§ BRIEF: All entries below need to be written out exactly, but without their pictures.

§ Human pose keypoint data:
== == ==

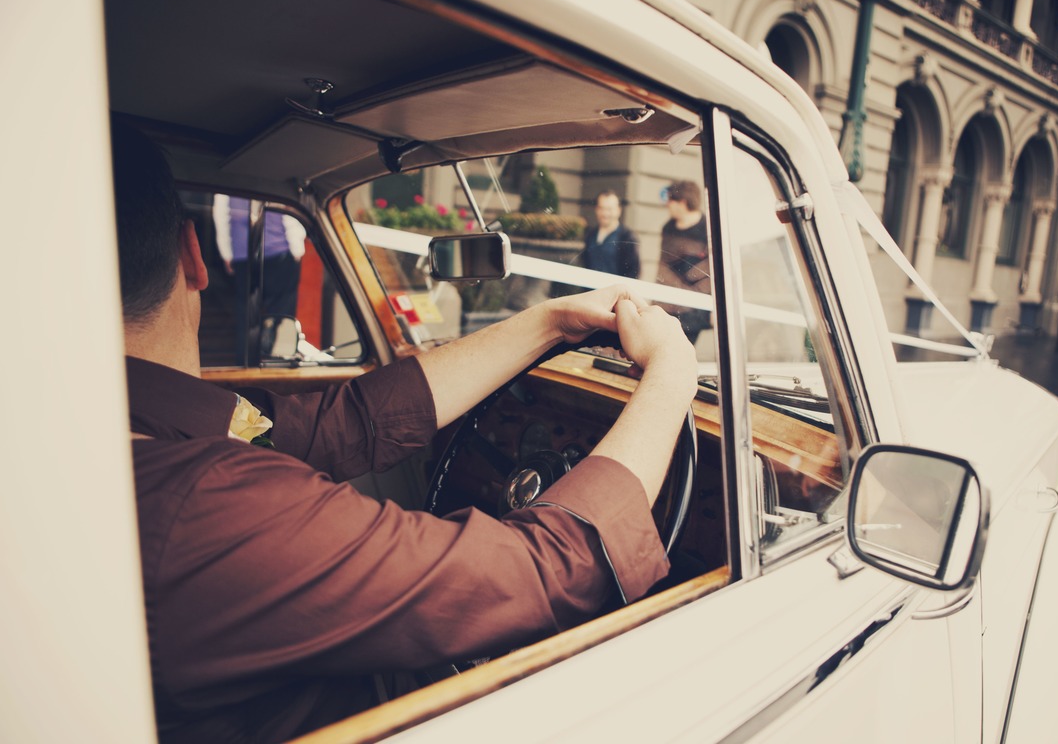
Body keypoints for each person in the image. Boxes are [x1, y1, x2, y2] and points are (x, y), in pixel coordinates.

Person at [112, 119, 696, 743]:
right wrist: (671, 375)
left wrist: (550, 323)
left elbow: (347, 423)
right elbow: (551, 566)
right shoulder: (205, 505)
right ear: (193, 255)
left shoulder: (145, 432)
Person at [213, 193, 306, 359]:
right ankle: (275, 358)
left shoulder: (228, 178)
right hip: (278, 251)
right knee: (280, 313)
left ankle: (245, 362)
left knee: (246, 314)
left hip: (243, 254)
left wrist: (227, 252)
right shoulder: (269, 172)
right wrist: (297, 246)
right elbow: (289, 211)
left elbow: (220, 215)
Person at [656, 180, 711, 343]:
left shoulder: (708, 228)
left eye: (670, 200)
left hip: (695, 305)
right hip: (669, 301)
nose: (667, 205)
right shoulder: (668, 228)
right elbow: (663, 264)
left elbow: (717, 270)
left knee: (683, 348)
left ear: (682, 203)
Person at [580, 190, 640, 279]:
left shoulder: (627, 237)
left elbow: (633, 272)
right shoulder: (590, 235)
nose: (605, 213)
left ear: (618, 210)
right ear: (596, 210)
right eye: (601, 208)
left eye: (609, 209)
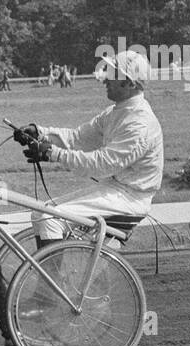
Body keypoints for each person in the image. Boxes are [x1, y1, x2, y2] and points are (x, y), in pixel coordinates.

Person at [13, 49, 163, 248]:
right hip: (115, 189)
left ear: (129, 83)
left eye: (112, 74)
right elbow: (78, 138)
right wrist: (40, 133)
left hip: (131, 199)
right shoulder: (114, 113)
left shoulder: (140, 124)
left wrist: (51, 153)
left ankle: (54, 278)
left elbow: (101, 165)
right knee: (40, 212)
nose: (104, 80)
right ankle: (52, 274)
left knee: (50, 219)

== == ==

§ COMPLETED EXERCISE:
Body keypoints for each person in the image. Boxes are [x1, y1, x2, y2] and points are (x, y), in pixel coordinates.

Person at [112, 119, 696, 743]:
right wrist: (671, 375)
left wrist: (550, 323)
left elbow: (347, 423)
right elbow: (551, 566)
right shoulder: (205, 505)
right ear: (193, 255)
left shoulder: (145, 432)
Person at [213, 193, 306, 359]:
right ankle: (275, 358)
left shoulder: (228, 178)
right hip: (278, 251)
right knee: (280, 313)
left ankle: (245, 362)
left knee: (246, 314)
left hip: (243, 254)
left wrist: (227, 252)
right shoulder: (269, 172)
right wrist: (297, 246)
right elbow: (289, 211)
left elbow: (220, 215)
Person at [656, 180, 711, 343]:
left shoulder: (708, 228)
left eye: (670, 200)
left hip: (695, 305)
right hip: (669, 301)
nose: (667, 205)
right shoulder: (668, 228)
right elbow: (663, 264)
left elbow: (717, 270)
left knee: (683, 348)
left ear: (682, 203)
Person at [580, 190, 640, 279]:
left shoulder: (627, 237)
left elbow: (633, 272)
right shoulder: (590, 235)
nose: (605, 213)
left ear: (618, 210)
right ear: (596, 210)
right eye: (601, 208)
left eye: (609, 209)
Body keypoints for each person in the image. Boxes are [x1, y1, x2, y2] and points are (x, y), in pixel coordinates.

Person at [13, 49, 163, 248]:
right hip: (115, 189)
left ear: (129, 83)
left eye: (112, 74)
right elbow: (78, 138)
right wrist: (40, 133)
left hip: (131, 199)
right shoulder: (114, 113)
left shoulder: (140, 124)
left wrist: (51, 153)
left ankle: (54, 278)
left elbow: (101, 165)
right knee: (40, 212)
nose: (104, 80)
right ankle: (52, 274)
left knee: (50, 219)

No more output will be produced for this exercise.